■ WHAT YOU ARE ASKED TO DO: Output range, inclusive: from the line containing "neck: (666, 439)" to the line containing "left knee: (496, 351)". Restate those lines from the data below word for word and only those.
*** Opening of SUPPLIED MATERIAL ***
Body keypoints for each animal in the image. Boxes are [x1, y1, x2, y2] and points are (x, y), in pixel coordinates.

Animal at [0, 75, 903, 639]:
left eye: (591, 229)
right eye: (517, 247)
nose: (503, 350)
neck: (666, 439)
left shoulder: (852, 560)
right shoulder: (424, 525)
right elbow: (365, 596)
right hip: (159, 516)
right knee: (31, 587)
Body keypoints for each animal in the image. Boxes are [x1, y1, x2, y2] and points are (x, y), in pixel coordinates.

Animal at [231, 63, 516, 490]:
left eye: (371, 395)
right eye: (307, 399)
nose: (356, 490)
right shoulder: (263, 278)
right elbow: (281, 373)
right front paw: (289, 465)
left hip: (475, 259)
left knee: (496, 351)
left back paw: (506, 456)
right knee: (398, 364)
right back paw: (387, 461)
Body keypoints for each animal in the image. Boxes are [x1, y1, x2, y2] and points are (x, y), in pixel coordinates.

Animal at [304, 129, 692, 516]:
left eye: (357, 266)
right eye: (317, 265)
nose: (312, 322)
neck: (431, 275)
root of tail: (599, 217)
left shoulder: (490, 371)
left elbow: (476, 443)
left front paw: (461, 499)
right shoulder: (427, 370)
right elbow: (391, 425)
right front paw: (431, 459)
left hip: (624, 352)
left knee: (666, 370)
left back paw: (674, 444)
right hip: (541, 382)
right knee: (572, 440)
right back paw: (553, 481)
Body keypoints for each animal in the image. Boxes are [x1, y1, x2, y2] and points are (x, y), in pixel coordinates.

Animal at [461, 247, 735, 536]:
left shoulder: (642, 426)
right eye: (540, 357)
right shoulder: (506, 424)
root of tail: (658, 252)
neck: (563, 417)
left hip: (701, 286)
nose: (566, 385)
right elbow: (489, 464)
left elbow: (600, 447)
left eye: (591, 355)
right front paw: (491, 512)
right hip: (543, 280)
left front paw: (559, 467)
*** Close of SUPPLIED MATERIAL ***
■ TASK ANSWER:
neck: (666, 439)
left shoulder: (852, 560)
right shoulder: (424, 525)
right elbow: (365, 596)
right hip: (159, 516)
right knee: (31, 587)
Body keypoints for each animal in the image. Boxes are [x1, y1, x2, y2] and points are (x, y), in pixel coordinates.

Animal at [231, 63, 516, 490]:
left eye: (371, 395)
right eye: (307, 399)
nose: (356, 490)
right shoulder: (263, 278)
right elbow: (281, 373)
right front paw: (289, 465)
left hip: (475, 259)
left knee: (496, 351)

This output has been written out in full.